» **Directions for this task**
Every line in the entries that holds "TRIANGLE" should be identified and copied.

» **Exercise data**
================================

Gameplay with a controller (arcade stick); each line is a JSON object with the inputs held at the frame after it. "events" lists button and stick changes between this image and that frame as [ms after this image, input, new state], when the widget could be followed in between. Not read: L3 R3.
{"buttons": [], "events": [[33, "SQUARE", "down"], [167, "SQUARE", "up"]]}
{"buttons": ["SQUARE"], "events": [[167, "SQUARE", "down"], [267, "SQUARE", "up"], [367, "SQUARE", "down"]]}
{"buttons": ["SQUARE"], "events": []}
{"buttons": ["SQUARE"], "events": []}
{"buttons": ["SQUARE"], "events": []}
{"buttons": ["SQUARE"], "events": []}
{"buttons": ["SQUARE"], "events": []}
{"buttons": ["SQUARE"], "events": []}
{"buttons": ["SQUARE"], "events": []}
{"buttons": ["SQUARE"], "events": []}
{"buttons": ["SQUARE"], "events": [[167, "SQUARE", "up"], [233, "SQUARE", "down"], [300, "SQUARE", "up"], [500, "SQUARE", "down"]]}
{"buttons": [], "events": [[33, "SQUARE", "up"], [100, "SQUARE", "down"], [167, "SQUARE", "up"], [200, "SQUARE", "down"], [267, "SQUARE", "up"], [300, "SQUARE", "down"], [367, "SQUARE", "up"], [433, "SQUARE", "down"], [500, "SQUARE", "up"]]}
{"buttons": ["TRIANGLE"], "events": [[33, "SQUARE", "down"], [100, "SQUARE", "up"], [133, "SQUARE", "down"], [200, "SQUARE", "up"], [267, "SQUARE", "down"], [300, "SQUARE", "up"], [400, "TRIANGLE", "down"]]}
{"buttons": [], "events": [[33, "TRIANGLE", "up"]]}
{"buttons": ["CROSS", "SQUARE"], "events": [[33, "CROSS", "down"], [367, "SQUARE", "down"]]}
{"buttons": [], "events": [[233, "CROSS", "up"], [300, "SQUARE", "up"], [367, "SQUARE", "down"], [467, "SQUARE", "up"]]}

================================

» **Written reply**
{"buttons": ["TRIANGLE"], "events": [[33, "SQUARE", "down"], [100, "SQUARE", "up"], [133, "SQUARE", "down"], [200, "SQUARE", "up"], [267, "SQUARE", "down"], [300, "SQUARE", "up"], [400, "TRIANGLE", "down"]]}
{"buttons": [], "events": [[33, "TRIANGLE", "up"]]}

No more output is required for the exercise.